#### REQUEST:
Only one stretch of the listing below is wanted. Give it again exactly, from the line with "特別賞を受賞したSQD-Mini LEDを岩井喬" through the line with "quoi ressemble une présentation structur".

#### GIVEN DATA:
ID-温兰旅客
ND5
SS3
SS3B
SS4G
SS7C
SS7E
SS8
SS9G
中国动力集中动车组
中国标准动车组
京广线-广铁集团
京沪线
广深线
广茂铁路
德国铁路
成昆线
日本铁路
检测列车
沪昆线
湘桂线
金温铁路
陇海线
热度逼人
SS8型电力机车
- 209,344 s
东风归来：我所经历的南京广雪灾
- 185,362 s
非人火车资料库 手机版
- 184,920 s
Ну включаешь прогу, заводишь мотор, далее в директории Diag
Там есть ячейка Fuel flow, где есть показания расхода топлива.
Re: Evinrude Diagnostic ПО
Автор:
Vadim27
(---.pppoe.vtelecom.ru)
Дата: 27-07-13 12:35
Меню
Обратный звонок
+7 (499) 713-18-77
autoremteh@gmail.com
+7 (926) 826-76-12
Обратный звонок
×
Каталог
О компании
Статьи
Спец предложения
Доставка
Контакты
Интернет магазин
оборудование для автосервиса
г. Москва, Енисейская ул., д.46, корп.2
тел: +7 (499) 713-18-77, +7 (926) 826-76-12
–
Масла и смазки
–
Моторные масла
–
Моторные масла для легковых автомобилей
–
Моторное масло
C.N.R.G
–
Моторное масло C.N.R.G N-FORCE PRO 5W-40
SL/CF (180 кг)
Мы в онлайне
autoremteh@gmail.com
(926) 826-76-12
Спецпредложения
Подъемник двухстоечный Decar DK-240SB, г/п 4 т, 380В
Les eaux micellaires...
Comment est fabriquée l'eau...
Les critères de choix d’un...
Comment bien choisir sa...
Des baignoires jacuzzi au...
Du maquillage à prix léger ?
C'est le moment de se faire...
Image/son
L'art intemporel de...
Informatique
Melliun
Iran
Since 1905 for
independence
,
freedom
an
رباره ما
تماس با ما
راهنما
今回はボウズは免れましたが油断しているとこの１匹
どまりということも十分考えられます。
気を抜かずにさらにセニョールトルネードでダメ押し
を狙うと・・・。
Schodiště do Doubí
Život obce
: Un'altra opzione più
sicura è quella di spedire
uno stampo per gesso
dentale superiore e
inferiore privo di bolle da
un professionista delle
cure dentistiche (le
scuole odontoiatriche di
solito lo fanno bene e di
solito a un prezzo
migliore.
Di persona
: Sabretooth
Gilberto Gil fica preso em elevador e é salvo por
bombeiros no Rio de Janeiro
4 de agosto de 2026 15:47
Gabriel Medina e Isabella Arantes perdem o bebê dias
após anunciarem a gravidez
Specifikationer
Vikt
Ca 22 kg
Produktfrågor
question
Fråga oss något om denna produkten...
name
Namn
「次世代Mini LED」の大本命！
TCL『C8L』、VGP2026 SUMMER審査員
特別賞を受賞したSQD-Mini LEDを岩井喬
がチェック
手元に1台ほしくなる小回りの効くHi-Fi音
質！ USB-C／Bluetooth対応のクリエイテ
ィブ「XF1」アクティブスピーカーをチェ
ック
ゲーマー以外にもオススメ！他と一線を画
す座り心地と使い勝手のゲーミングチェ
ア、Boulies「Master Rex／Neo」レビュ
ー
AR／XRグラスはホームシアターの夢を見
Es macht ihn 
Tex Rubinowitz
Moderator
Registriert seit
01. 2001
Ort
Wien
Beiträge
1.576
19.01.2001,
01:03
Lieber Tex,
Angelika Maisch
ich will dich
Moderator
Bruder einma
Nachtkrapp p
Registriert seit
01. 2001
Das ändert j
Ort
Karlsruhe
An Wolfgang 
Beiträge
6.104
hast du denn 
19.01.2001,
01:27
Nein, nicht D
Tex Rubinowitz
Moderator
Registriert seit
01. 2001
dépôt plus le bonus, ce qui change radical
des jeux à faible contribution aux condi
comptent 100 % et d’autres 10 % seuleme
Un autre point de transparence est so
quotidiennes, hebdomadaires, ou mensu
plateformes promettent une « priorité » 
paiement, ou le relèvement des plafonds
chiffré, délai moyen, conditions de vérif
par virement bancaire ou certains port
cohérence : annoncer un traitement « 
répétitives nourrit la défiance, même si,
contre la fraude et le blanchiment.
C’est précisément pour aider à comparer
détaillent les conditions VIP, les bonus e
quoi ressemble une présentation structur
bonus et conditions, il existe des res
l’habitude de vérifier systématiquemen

#### ANSWER TO THIS EXERCISE:
特別賞を受賞したSQD-Mini LEDを岩井喬
がチェック
手元に1台ほしくなる小回りの効くHi-Fi音
質！ USB-C／Bluetooth対応のクリエイテ
ィブ「XF1」アクティブスピーカーをチェ
ック
ゲーマー以外にもオススメ！他と一線を画
す座り心地と使い勝手のゲーミングチェ
ア、Boulies「Master Rex／Neo」レビュ
ー
AR／XRグラスはホームシアターの夢を見
Es macht ihn 
Tex Rubinowitz
Moderator
Registriert seit
01. 2001
Ort
Wien
Beiträge
1.576
19.01.2001,
01:03
Lieber Tex,
Angelika Maisch
ich will dich
Moderator
Bruder einma
Nachtkrapp p
Registriert seit
01. 2001
Das ändert j
Ort
Karlsruhe
An Wolfgang 
Beiträge
6.104
hast du denn 
19.01.2001,
01:27
Nein, nicht D
Tex Rubinowitz
Moderator
Registriert seit
01. 2001
dépôt plus le bonus, ce qui change radical
des jeux à faible contribution aux condi
comptent 100 % et d’autres 10 % seuleme
Un autre point de transparence est so
quotidiennes, hebdomadaires, ou mensu
plateformes promettent une « priorité » 
paiement, ou le relèvement des plafonds
chiffré, délai moyen, conditions de vérif
par virement bancaire ou certains port
cohérence : annoncer un traitement « 
répétitives nourrit la défiance, même si,
contre la fraude et le blanchiment.
C’est précisément pour aider à comparer
détaillent les conditions VIP, les bonus e
quoi ressemble une présentation structur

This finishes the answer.